Can this really happen? Intelligent agents may sound like science fiction, but we are in fact all the beneficiaries of a highly distributed, fault-tolerant network of agents. The Transmission Control Protocol (TCP), which is a key protocol of the internet, has rules for congestion control, retransmission and error detection. All of these rules combine and compound to make sure that packets of data get from their source to their destination. We don’t ‘run’ or ‘manage’ packets of data and soon we won’t run or manage our applications, either. They’ll do that all on their own.

Machine Learning for Automated Operations

We can learn a lot from complex adaptive systems. But they are also limited. They will never evolve into something that is beyond their own rules. Conway’s Life won’t spontaneously become three dimensional; ants won’t start solving crosswords; cars won’t fly.

Machine learning is different. There are no rules, to begin with. For example, Google’s DeepMind is a neural network that is designed to (amongst other things) play computer games. DeepMind learns the rules for winning as it goes along. When told to optimize on the score for Atari Breakout, DeepMind, quite to the surprise of its creators, started devising strategies on its own. One of these strategies was to break a channel in the wall. The system then bounced the ball up behind the wall where the maximum amount of points could be scored with the minimal amount of effort (and risk).

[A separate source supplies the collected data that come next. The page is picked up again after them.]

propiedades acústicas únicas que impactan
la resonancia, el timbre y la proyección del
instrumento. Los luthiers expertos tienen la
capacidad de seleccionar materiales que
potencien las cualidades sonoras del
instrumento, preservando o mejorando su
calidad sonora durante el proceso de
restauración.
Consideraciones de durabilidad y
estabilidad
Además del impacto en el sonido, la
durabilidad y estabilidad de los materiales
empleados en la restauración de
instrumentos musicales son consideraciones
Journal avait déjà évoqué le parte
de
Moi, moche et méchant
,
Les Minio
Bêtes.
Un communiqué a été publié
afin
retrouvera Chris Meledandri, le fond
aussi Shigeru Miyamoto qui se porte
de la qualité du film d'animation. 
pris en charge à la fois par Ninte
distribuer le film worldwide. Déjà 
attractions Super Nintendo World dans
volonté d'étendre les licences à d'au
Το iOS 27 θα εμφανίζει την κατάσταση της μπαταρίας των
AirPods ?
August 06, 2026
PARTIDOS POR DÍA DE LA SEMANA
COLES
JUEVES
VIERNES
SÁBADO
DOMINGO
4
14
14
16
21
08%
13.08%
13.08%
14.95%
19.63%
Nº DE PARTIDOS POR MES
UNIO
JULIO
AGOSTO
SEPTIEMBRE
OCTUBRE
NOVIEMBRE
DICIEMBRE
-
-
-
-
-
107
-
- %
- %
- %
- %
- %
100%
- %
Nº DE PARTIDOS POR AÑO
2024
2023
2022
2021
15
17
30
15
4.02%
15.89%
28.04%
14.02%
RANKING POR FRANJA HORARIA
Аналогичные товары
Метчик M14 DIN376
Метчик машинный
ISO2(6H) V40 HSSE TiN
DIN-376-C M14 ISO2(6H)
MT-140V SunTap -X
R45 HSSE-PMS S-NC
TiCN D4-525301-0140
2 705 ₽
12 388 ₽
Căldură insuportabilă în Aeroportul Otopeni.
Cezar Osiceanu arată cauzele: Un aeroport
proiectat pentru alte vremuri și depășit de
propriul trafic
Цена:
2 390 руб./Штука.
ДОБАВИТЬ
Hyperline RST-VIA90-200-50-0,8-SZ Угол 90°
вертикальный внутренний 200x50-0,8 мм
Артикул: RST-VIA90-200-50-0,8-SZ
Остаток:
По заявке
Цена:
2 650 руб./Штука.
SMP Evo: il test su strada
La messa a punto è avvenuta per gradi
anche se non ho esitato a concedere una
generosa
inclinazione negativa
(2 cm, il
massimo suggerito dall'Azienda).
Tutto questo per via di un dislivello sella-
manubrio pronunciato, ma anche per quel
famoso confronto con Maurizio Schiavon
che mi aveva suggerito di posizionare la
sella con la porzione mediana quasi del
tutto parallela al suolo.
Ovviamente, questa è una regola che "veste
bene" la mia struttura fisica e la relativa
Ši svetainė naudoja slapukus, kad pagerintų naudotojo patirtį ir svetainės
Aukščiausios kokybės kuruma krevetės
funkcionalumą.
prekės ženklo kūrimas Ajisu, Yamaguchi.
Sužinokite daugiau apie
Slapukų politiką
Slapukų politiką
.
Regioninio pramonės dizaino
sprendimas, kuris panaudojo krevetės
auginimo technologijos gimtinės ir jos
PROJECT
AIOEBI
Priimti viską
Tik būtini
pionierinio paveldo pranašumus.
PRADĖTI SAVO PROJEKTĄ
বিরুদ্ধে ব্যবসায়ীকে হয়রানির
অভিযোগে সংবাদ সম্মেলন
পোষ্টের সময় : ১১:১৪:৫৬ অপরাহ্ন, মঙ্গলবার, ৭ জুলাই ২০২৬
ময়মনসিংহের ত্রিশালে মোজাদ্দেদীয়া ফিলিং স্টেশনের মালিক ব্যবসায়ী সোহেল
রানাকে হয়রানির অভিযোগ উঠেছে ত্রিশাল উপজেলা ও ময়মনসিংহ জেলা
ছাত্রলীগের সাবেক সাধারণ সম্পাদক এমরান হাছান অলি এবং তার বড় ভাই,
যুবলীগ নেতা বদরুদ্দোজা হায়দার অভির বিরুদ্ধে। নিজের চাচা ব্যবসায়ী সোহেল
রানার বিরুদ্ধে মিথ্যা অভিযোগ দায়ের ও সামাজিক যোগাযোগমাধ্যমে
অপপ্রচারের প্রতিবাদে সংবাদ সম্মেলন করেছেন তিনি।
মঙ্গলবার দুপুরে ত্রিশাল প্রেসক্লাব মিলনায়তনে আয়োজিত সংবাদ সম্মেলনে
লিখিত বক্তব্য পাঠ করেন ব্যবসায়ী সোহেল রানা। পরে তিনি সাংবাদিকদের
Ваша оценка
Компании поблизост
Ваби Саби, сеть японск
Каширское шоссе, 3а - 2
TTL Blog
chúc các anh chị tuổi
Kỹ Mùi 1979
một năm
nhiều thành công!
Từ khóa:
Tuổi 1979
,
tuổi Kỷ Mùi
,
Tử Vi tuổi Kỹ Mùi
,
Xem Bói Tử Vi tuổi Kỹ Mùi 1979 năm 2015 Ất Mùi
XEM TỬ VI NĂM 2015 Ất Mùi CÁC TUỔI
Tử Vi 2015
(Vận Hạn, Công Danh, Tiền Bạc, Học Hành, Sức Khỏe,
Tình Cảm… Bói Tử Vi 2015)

Thus, machine learning surprises us like children can and complex adaptive systems cannot.

Google’s DeepMind breaking a hole and placing the ball inside for maximum ‘damage’ and therefore points.

Google’s DeepMind breaking a hole and placing the ball inside for maximum ‘damage’ and therefore points.

The three things we need for machine learning are:

  1. Lots of computing power.
  2. Lots of data.
  3. Decent ‘questions.’

Once the question is posed, the machine runs lots of simulations. The output of one simulation can be fed into the next one. This is how machines learn. This technique can be used to automate operations and to optimize around things like cost. To do this, you need two things. Firstly, you need a way to automatically iterate through millions of permutations of server configurations. Tools like HashiCorp’s Terraform already let you easily provision servers. Secondly, you need to be able to iterate through different configurations of an application. Containers already let you easily re-configure your application. Once a configuration is found, an application can be deployed. If the application is built with intelligent agents, they will run, recover from error and scale without any human assistance.

Again, on the surface, this sounds like science fiction. However, Skipjaq is a product that uses machine learning techniques to optimize applications. Their product is already commercially viable. At the same time, Google’s DeepMind is being applied to energy management within the data center and reducing energy costs by 15 percent. It is through Skipjaq, and tools like Terraform and ContainerPilot, that we can start to glimpse the future.

Conclusion

The next wave of automation in the data center will be driven by containers, tools for provisioning hardware, advances in machine learning and the raw CPU power that Moore’s Law delivers every year.  Each innovation and each recombination nudge us one step closer to the operatorless data center. We don’t have to look very hard to find evidence of this, with ContainerPilot, DC/OS and DeepMind pointing the way.

That been said, as we get closer to an operatorless data center, we will have to come to terms with the fact that what we are creating will displace thousands of workers. We must also face the fact that we are contributing to a wider trend that will displace millions of workers. This is why we cannot (and should not) talk about our work without considering the wider, societal effects.